# Problem statement
An exact transcription of all the entries is needed; pictures stay out.

========================

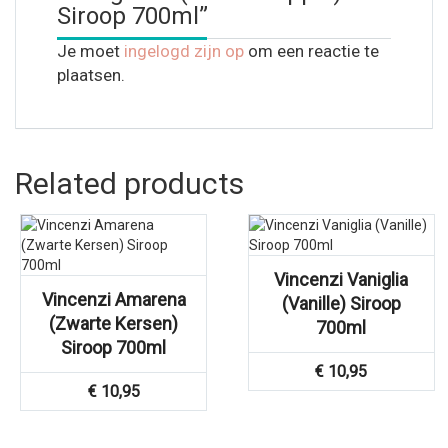
Siroop 700ml”
Je moet
ingelogd zijn op
om een reactie te
plaatsen.
Related products
Vincenzi Vaniglia
Vincenzi Amarena
(Vanille) Siroop
(Zwarte Kersen)
700ml
Siroop 700ml
€
10,95
€
10,95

========================

# Response
Siroop 700ml”
Je moet
ingelogd zijn op
om een reactie te
plaatsen.
Related products
Vincenzi Vaniglia
Vincenzi Amarena
(Vanille) Siroop
(Zwarte Kersen)
700ml
Siroop 700ml
€
10,95
€
10,95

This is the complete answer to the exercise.